Przyglądam się jednej z zachowanych podobizn Akiby Egera. Z obrazu spogląda na mnie zamyślony stary człowiek o mądrym spojrzeniu, z długą siwą brodą, odziany w płaszcz z futrzanym kołnierzem i futrzaną czapkę. Przychodzą mi na myśl postacie z „Ksiąg Jakubowych”. Staram się wyobrazić sobie, jak mogli wyglądać moi rabiniczni antenaci – Segalowie, Gersonowie, Margoliesowie i Halewi. Niestety, nie udało mi się znaleźć żadnych ich podobizn. Czy też tak wyglądali jak Eger? Pewnie tak. Zapewne wszyscy nosili futrzane czapy, mieli poważne, zamyślone twarze, mądre spojrzenia i długie brody.

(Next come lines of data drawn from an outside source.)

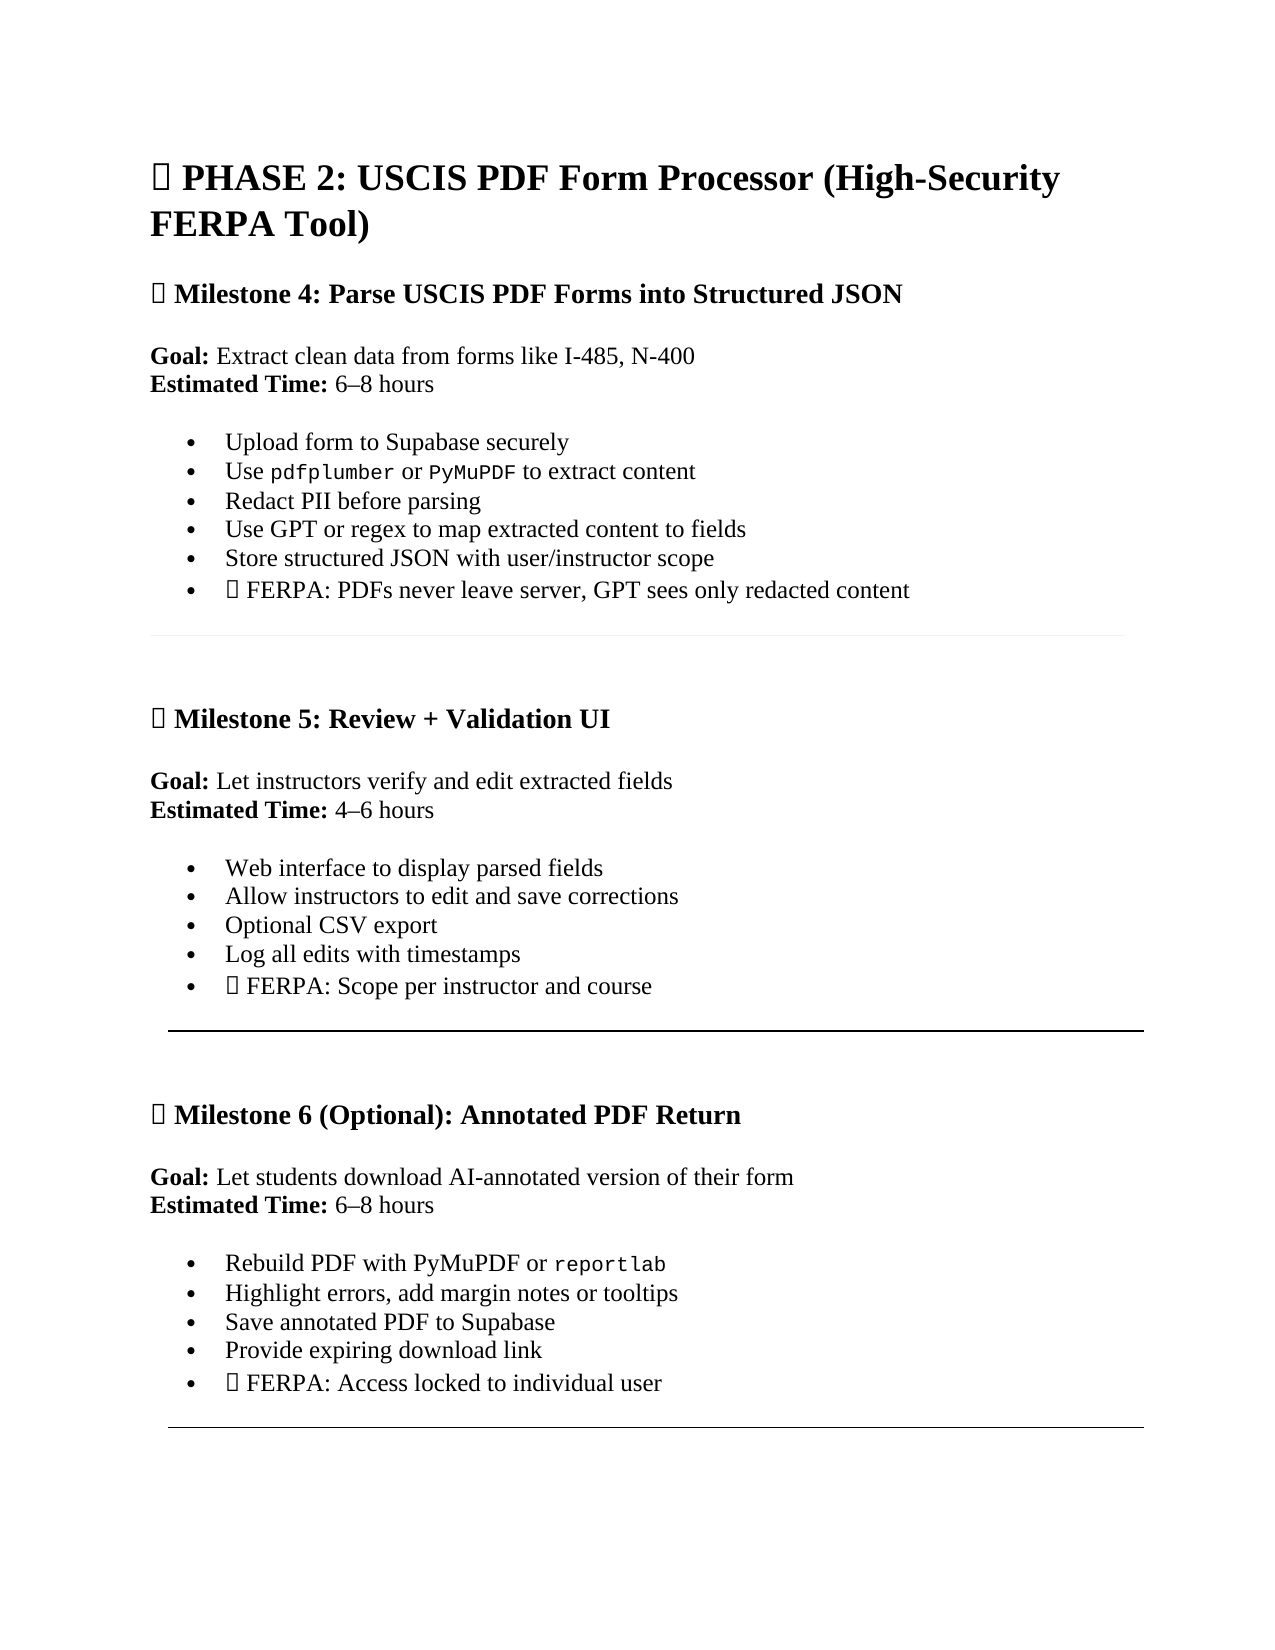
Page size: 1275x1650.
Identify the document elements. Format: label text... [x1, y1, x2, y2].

text Goal: Let instructors verify and edit extracted fields Estimated Time: 4–6 hours [150, 766, 1125, 823]
text 🔹 Milestone 5: Review + Validation UI [150, 698, 1125, 737]
list Save annotated PDF to Supabase [187, 1307, 1125, 1335]
list Log all edits with timestamps [187, 939, 1125, 968]
list ✅ FERPA: Scope per instructor and course [187, 968, 1125, 1002]
list Optional CSV export [187, 910, 1125, 939]
list Use GPT or regex to map extracted content to fields [187, 514, 1125, 543]
list ✅ FERPA: Access locked to individual user [187, 1364, 1125, 1398]
list Allow instructors to edit and save corrections [187, 881, 1125, 910]
text Goal: Let students download AI-annotated version of their form Estimated Time: 6–8 hours [150, 1162, 1125, 1219]
text 🔹 Milestone 6 (Optional): Annotated PDF Return [150, 1094, 1125, 1132]
list Web interface to display parsed fields [187, 853, 1125, 881]
text 🔹 Milestone 4: Parse USCIS PDF Forms into Structured JSON [150, 273, 1125, 312]
list Highlight errors, add margin notes or tooltips [187, 1278, 1125, 1307]
text Goal: Extract clean data from forms like I-485, N-400 Estimated Time: 6–8 hours [150, 341, 1125, 398]
list ✅ FERPA: PDFs never leave server, GPT sees only redacted content [187, 572, 1125, 606]
list Redact PII before parsing [187, 486, 1125, 514]
list Store structured JSON with user/instructor scope [187, 543, 1125, 572]
list Use pdfplumber or PyMuPDF to extract content [187, 456, 1125, 486]
list Rebuild PDF with PyMuPDF or reportlab [187, 1248, 1125, 1278]
text ✅ PHASE 2: USCIS PDF Form Processor (High-Security FERPA Tool) [150, 150, 1125, 244]
list Upload form to Supabase securely [187, 427, 1125, 456]
list Provide expiring download link [187, 1335, 1125, 1364]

I wszyscy bardzo wierzyli w swojego Boga i Jego święte księgi.
Drzewo przodków mojej praprababki, Masi Lewin, z bohaterami tego rozdziału
To niezwykłe móc cofnąć się w czasie daleko dalej niż sięgały wspomnienia własnych rodziców czy dziadków, i dowiedzieć się o rzeczach, o których oni sami nie mieli pojęcia. O naszych brodatych, pobożnych przodkach w futrzanych czapach, których nie poznałbym nigdy, gdyby nie Internet.
Potęga Internetu. Cóż byśmy bez niego zrobili.
Akiba Eger – szwagier i zięć mojego pięć-razy-pradziadka
List rabina Akiby Egera do mojego pięć-razy-pradziadka – rabina Joshuy Feiwelmana Halewi. W liście przywołuje on zalety swojej drugiej żony – Breindel, córki Joshuy.